In Ethiopia, a five-year program to train 40,000 new frontline health workers led to a doubling of the rate in immunizations, treatment for pneumonia, and distribution of vitamin A tablets to build up immune systems and prevent blindness. The increased medical attention and vaccination rate of children has allowed them to miss fewer school days, which results in not only a more educated generation, but also a more motivated one. We know that investing in frontline health workers brings positive, measurable, life-saving results.
On July 18, Representative Nita Lowey, D-N.Y., introduced H. Res. 734, a resolution recognizing the importance of frontline health workers toward accelerating progress on global health and saving the lives of women and children, and for other purposes. The resolution would honor the importance that frontline health workers play in saving lives around the world. It also asks US agencies to coordinate efforts to support these essential professionals in developing countries.

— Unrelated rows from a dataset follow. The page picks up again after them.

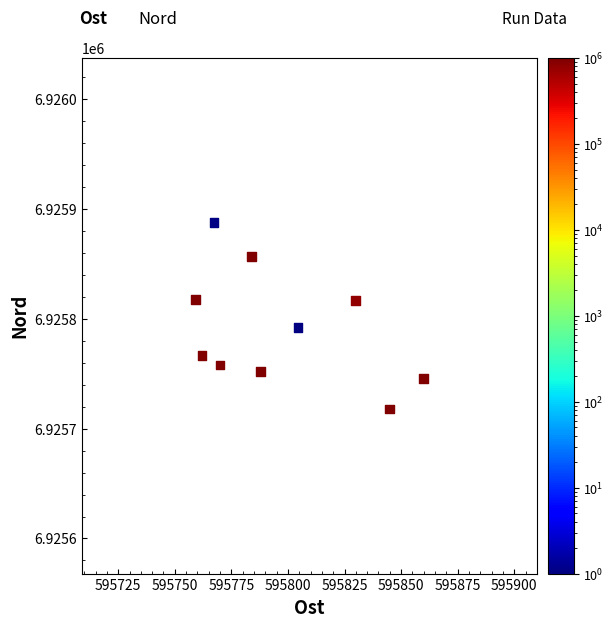

What is the average X value?

595797.0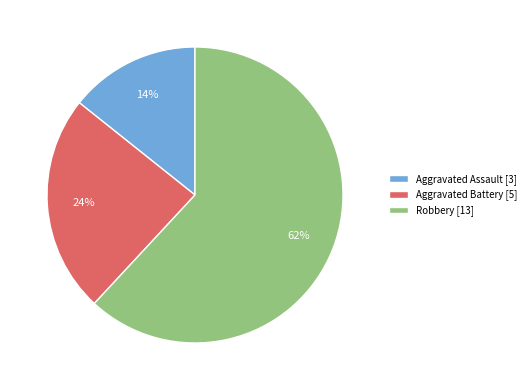

Rank the categories by value from lowest to highest.

Aggravated Assault, Aggravated Battery, Robbery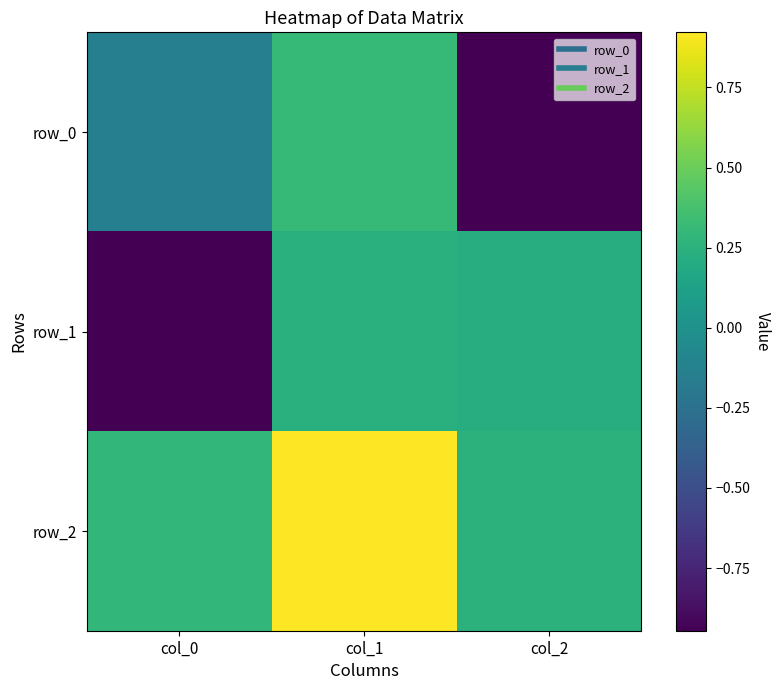

Where is row_2 nearest to the value 0?

col_2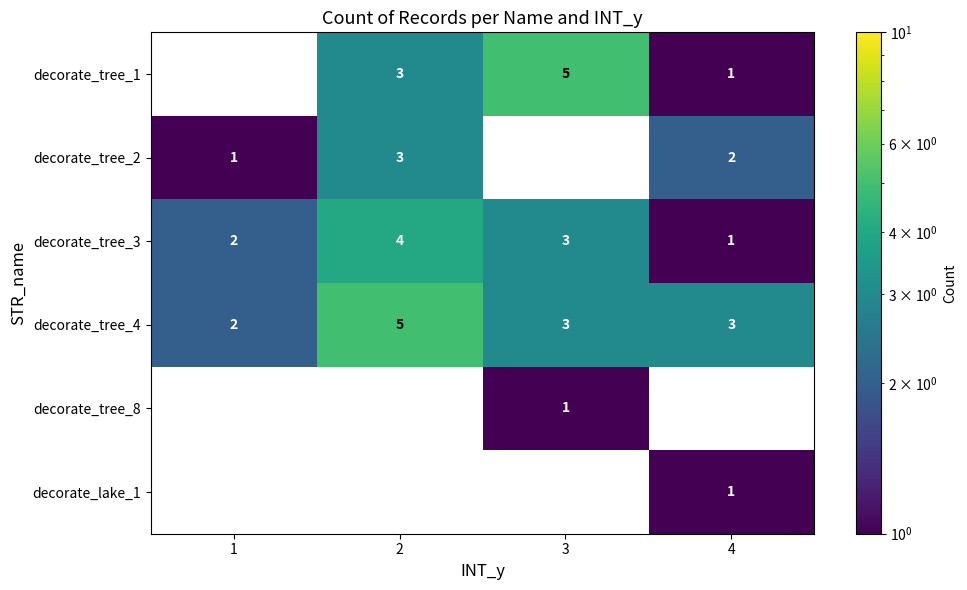

What is the sum of all row_3 values?

13.0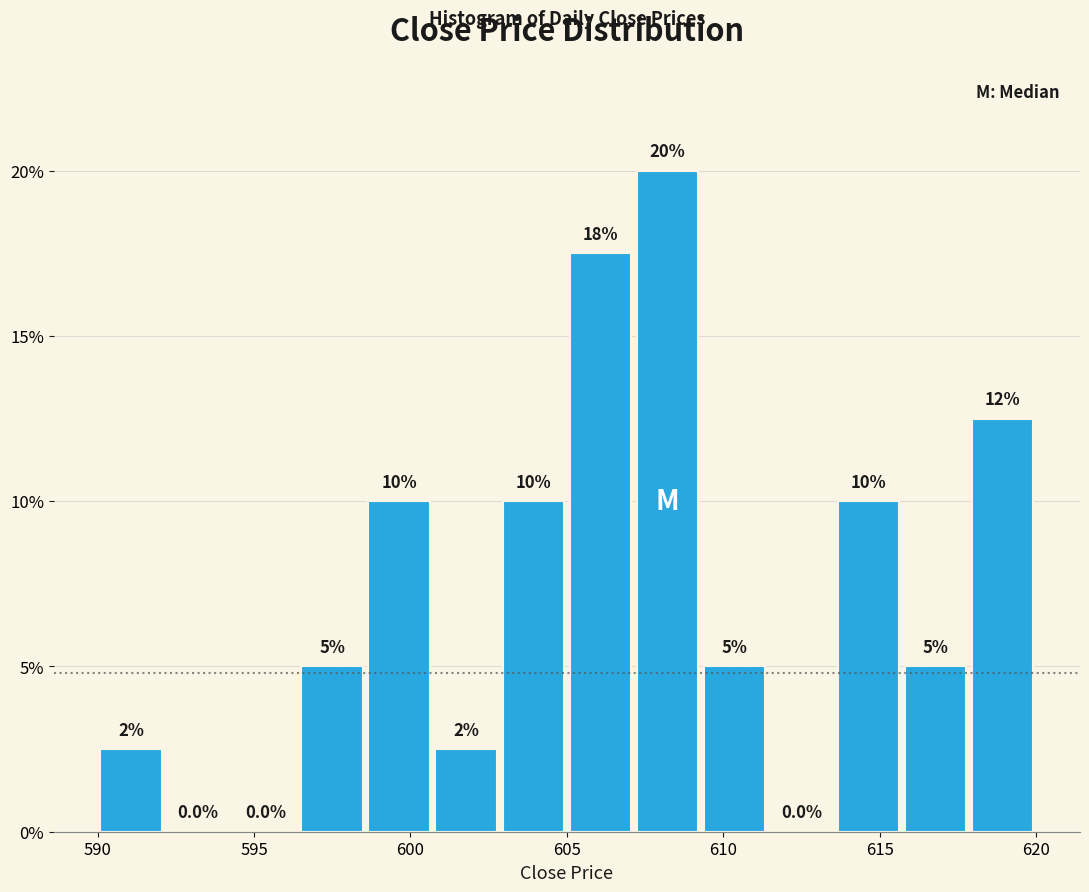

Which range on the x-axis has the tallest bar?

607.0 to 609.5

While they don’t often get much praise or attention, frontline health workers –- midwives, nurses and community health workers -– provide the initial and sometimes only line of medical care for those most vulnerable in society. They help people in rural and underserved areas who are at risk of illness and death because of a lack of available basic services and comprehensive health education.
Training these professionals is a low-cost and community-focused way of helping build a healthier and more stable country. Rep. Lowey’s resolution brings attention to this extremely important, but often overlooked, solution to improving health in the developing world. As the international community works to rid the world of AIDS, malaria and tuberculosis, an additional 1 million frontline health professionals would be invaluable to delivering on-the-ground treatment and prevention. Passage of H.Res. 734 would place additional incentives on government agencies in the US and around the world to support the training of frontline health workers as they continue their fight to better the lives of those in their communities.